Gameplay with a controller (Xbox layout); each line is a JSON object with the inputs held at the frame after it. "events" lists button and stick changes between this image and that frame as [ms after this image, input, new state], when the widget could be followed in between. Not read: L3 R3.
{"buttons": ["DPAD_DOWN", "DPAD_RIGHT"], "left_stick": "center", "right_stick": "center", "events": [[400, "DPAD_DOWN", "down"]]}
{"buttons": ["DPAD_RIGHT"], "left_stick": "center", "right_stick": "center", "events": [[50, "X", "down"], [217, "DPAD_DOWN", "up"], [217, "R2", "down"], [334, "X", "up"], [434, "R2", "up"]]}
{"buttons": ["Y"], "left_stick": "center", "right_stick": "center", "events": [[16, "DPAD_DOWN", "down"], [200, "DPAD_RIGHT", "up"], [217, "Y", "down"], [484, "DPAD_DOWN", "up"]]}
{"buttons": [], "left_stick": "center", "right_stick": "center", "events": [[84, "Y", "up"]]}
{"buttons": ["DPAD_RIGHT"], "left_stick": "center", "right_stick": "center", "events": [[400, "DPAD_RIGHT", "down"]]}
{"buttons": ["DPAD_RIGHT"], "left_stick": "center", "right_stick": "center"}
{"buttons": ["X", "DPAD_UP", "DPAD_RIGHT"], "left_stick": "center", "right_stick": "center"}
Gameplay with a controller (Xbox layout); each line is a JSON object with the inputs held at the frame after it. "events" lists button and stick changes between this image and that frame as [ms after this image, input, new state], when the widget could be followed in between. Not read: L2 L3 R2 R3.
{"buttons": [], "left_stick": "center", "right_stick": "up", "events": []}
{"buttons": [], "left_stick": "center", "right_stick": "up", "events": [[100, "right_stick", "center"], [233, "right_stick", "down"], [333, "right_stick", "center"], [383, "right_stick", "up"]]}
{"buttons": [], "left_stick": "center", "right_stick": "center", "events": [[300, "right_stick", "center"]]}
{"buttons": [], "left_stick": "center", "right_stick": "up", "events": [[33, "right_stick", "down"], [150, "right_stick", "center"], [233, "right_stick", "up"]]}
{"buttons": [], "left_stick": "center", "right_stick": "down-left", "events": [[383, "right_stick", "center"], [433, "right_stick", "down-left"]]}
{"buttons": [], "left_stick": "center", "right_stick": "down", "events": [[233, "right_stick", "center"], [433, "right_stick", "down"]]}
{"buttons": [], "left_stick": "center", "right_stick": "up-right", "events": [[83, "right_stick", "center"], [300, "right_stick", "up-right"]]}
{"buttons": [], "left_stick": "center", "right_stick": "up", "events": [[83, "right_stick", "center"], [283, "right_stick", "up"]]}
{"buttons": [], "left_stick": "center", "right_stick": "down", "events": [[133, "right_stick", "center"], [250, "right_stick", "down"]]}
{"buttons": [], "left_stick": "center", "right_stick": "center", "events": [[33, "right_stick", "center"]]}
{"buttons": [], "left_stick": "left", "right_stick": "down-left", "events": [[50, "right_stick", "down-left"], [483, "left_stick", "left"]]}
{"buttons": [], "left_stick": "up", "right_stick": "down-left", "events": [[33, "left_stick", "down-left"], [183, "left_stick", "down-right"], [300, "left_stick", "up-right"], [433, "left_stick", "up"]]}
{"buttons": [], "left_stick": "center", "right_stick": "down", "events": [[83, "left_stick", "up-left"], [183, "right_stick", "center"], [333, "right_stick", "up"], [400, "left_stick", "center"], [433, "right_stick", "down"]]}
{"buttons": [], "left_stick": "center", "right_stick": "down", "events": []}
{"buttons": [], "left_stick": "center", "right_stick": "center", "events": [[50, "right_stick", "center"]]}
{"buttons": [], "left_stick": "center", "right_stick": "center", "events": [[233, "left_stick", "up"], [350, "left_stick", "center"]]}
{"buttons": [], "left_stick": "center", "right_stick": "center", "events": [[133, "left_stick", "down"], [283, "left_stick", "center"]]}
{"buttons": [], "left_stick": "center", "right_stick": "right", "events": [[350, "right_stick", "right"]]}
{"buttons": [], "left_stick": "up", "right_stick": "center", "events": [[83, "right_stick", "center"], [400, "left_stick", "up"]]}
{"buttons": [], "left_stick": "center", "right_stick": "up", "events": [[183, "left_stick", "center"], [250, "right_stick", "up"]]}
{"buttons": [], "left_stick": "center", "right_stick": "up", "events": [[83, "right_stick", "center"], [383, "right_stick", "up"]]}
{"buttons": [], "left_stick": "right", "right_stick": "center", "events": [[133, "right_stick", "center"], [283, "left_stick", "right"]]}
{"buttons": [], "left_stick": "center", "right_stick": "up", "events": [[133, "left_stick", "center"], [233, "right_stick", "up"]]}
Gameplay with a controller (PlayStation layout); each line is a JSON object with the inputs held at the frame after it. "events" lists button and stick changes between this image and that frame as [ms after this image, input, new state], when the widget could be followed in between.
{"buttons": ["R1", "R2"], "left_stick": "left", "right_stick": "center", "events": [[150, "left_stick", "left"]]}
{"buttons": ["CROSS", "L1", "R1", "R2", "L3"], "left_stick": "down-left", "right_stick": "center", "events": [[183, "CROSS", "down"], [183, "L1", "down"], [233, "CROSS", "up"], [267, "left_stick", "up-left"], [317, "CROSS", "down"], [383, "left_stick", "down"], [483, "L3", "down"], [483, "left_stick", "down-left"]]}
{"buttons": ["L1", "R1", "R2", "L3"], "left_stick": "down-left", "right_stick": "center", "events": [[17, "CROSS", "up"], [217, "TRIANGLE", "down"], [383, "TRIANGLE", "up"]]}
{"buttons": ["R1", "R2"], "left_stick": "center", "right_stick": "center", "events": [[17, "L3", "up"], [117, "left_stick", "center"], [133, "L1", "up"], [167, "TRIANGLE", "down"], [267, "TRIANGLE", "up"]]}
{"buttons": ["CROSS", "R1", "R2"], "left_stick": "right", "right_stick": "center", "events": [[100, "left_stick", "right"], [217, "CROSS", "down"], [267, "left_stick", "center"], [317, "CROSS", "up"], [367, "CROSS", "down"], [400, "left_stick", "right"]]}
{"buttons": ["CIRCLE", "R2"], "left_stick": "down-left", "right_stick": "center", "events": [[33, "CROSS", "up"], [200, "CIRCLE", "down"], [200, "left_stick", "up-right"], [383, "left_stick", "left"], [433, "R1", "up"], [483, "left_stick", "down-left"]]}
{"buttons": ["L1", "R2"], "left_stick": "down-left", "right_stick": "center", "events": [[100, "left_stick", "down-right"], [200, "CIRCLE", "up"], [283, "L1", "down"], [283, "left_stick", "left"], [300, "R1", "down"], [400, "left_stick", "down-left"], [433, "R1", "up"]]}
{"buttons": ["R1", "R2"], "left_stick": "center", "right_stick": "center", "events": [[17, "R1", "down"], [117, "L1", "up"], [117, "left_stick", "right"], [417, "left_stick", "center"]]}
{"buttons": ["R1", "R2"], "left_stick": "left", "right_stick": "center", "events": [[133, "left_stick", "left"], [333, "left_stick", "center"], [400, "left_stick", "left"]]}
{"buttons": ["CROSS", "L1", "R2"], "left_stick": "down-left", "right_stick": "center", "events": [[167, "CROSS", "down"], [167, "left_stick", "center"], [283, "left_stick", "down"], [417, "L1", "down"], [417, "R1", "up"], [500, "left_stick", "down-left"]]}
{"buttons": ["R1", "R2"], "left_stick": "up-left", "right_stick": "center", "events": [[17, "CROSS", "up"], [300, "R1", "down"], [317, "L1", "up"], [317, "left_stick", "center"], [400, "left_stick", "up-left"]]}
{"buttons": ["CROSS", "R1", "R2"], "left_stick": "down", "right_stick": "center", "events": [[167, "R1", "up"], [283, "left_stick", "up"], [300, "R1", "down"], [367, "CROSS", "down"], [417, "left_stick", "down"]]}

※

* Exercise brief: Each record above is to be reproduced exactly, in full.

* Task answer:
Gameplay with a controller (Xbox layout); each line is a JSON object with the inputs held at the frame after it. "events" lists button and stick changes between this image and that frame as [ms after this image, input, new state], when the widget could be followed in between. Not read: L3 R3.
{"buttons": ["DPAD_DOWN", "DPAD_RIGHT"], "left_stick": "center", "right_stick": "center", "events": [[400, "DPAD_DOWN", "down"]]}
{"buttons": ["DPAD_RIGHT"], "left_stick": "center", "right_stick": "center", "events": [[50, "X", "down"], [217, "DPAD_DOWN", "up"], [217, "R2", "down"], [334, "X", "up"], [434, "R2", "up"]]}
{"buttons": ["Y"], "left_stick": "center", "right_stick": "center", "events": [[16, "DPAD_DOWN", "down"], [200, "DPAD_RIGHT", "up"], [217, "Y", "down"], [484, "DPAD_DOWN", "up"]]}
{"buttons": [], "left_stick": "center", "right_stick": "center", "events": [[84, "Y", "up"]]}
{"buttons": ["DPAD_RIGHT"], "left_stick": "center", "right_stick": "center", "events": [[400, "DPAD_RIGHT", "down"]]}
{"buttons": ["DPAD_RIGHT"], "left_stick": "center", "right_stick": "center"}
{"buttons": ["X", "DPAD_UP", "DPAD_RIGHT"], "left_stick": "center", "right_stick": "center"}
Gameplay with a controller (Xbox layout); each line is a JSON object with the inputs held at the frame after it. "events" lists button and stick changes between this image and that frame as [ms after this image, input, new state], when the widget could be followed in between. Not read: L2 L3 R2 R3.
{"buttons": [], "left_stick": "center", "right_stick": "up", "events": []}
{"buttons": [], "left_stick": "center", "right_stick": "up", "events": [[100, "right_stick", "center"], [233, "right_stick", "down"], [333, "right_stick", "center"], [383, "right_stick", "up"]]}
{"buttons": [], "left_stick": "center", "right_stick": "center", "events": [[300, "right_stick", "center"]]}
{"buttons": [], "left_stick": "center", "right_stick": "up", "events": [[33, "right_stick", "down"], [150, "right_stick", "center"], [233, "right_stick", "up"]]}
{"buttons": [], "left_stick": "center", "right_stick": "down-left", "events": [[383, "right_stick", "center"], [433, "right_stick", "down-left"]]}
{"buttons": [], "left_stick": "center", "right_stick": "down", "events": [[233, "right_stick", "center"], [433, "right_stick", "down"]]}
{"buttons": [], "left_stick": "center", "right_stick": "up-right", "events": [[83, "right_stick", "center"], [300, "right_stick", "up-right"]]}
{"buttons": [], "left_stick": "center", "right_stick": "up", "events": [[83, "right_stick", "center"], [283, "right_stick", "up"]]}
{"buttons": [], "left_stick": "center", "right_stick": "down", "events": [[133, "right_stick", "center"], [250, "right_stick", "down"]]}
{"buttons": [], "left_stick": "center", "right_stick": "center", "events": [[33, "right_stick", "center"]]}
{"buttons": [], "left_stick": "left", "right_stick": "down-left", "events": [[50, "right_stick", "down-left"], [483, "left_stick", "left"]]}
{"buttons": [], "left_stick": "up", "right_stick": "down-left", "events": [[33, "left_stick", "down-left"], [183, "left_stick", "down-right"], [300, "left_stick", "up-right"], [433, "left_stick", "up"]]}
{"buttons": [], "left_stick": "center", "right_stick": "down", "events": [[83, "left_stick", "up-left"], [183, "right_stick", "center"], [333, "right_stick", "up"], [400, "left_stick", "center"], [433, "right_stick", "down"]]}
{"buttons": [], "left_stick": "center", "right_stick": "down", "events": []}
{"buttons": [], "left_stick": "center", "right_stick": "center", "events": [[50, "right_stick", "center"]]}
{"buttons": [], "left_stick": "center", "right_stick": "center", "events": [[233, "left_stick", "up"], [350, "left_stick", "center"]]}
{"buttons": [], "left_stick": "center", "right_stick": "center", "events": [[133, "left_stick", "down"], [283, "left_stick", "center"]]}
{"buttons": [], "left_stick": "center", "right_stick": "right", "events": [[350, "right_stick", "right"]]}
{"buttons": [], "left_stick": "up", "right_stick": "center", "events": [[83, "right_stick", "center"], [400, "left_stick", "up"]]}
{"buttons": [], "left_stick": "center", "right_stick": "up", "events": [[183, "left_stick", "center"], [250, "right_stick", "up"]]}
{"buttons": [], "left_stick": "center", "right_stick": "up", "events": [[83, "right_stick", "center"], [383, "right_stick", "up"]]}
{"buttons": [], "left_stick": "right", "right_stick": "center", "events": [[133, "right_stick", "center"], [283, "left_stick", "right"]]}
{"buttons": [], "left_stick": "center", "right_stick": "up", "events": [[133, "left_stick", "center"], [233, "right_stick", "up"]]}
Gameplay with a controller (PlayStation layout); each line is a JSON object with the inputs held at the frame after it. "events" lists button and stick changes between this image and that frame as [ms after this image, input, new state], when the widget could be followed in between.
{"buttons": ["R1", "R2"], "left_stick": "left", "right_stick": "center", "events": [[150, "left_stick", "left"]]}
{"buttons": ["CROSS", "L1", "R1", "R2", "L3"], "left_stick": "down-left", "right_stick": "center", "events": [[183, "CROSS", "down"], [183, "L1", "down"], [233, "CROSS", "up"], [267, "left_stick", "up-left"], [317, "CROSS", "down"], [383, "left_stick", "down"], [483, "L3", "down"], [483, "left_stick", "down-left"]]}
{"buttons": ["L1", "R1", "R2", "L3"], "left_stick": "down-left", "right_stick": "center", "events": [[17, "CROSS", "up"], [217, "TRIANGLE", "down"], [383, "TRIANGLE", "up"]]}
{"buttons": ["R1", "R2"], "left_stick": "center", "right_stick": "center", "events": [[17, "L3", "up"], [117, "left_stick", "center"], [133, "L1", "up"], [167, "TRIANGLE", "down"], [267, "TRIANGLE", "up"]]}
{"buttons": ["CROSS", "R1", "R2"], "left_stick": "right", "right_stick": "center", "events": [[100, "left_stick", "right"], [217, "CROSS", "down"], [267, "left_stick", "center"], [317, "CROSS", "up"], [367, "CROSS", "down"], [400, "left_stick", "right"]]}
{"buttons": ["CIRCLE", "R2"], "left_stick": "down-left", "right_stick": "center", "events": [[33, "CROSS", "up"], [200, "CIRCLE", "down"], [200, "left_stick", "up-right"], [383, "left_stick", "left"], [433, "R1", "up"], [483, "left_stick", "down-left"]]}
{"buttons": ["L1", "R2"], "left_stick": "down-left", "right_stick": "center", "events": [[100, "left_stick", "down-right"], [200, "CIRCLE", "up"], [283, "L1", "down"], [283, "left_stick", "left"], [300, "R1", "down"], [400, "left_stick", "down-left"], [433, "R1", "up"]]}
{"buttons": ["R1", "R2"], "left_stick": "center", "right_stick": "center", "events": [[17, "R1", "down"], [117, "L1", "up"], [117, "left_stick", "right"], [417, "left_stick", "center"]]}
{"buttons": ["R1", "R2"], "left_stick": "left", "right_stick": "center", "events": [[133, "left_stick", "left"], [333, "left_stick", "center"], [400, "left_stick", "left"]]}
{"buttons": ["CROSS", "L1", "R2"], "left_stick": "down-left", "right_stick": "center", "events": [[167, "CROSS", "down"], [167, "left_stick", "center"], [283, "left_stick", "down"], [417, "L1", "down"], [417, "R1", "up"], [500, "left_stick", "down-left"]]}
{"buttons": ["R1", "R2"], "left_stick": "up-left", "right_stick": "center", "events": [[17, "CROSS", "up"], [300, "R1", "down"], [317, "L1", "up"], [317, "left_stick", "center"], [400, "left_stick", "up-left"]]}
{"buttons": ["CROSS", "R1", "R2"], "left_stick": "down", "right_stick": "center", "events": [[167, "R1", "up"], [283, "left_stick", "up"], [300, "R1", "down"], [367, "CROSS", "down"], [417, "left_stick", "down"]]}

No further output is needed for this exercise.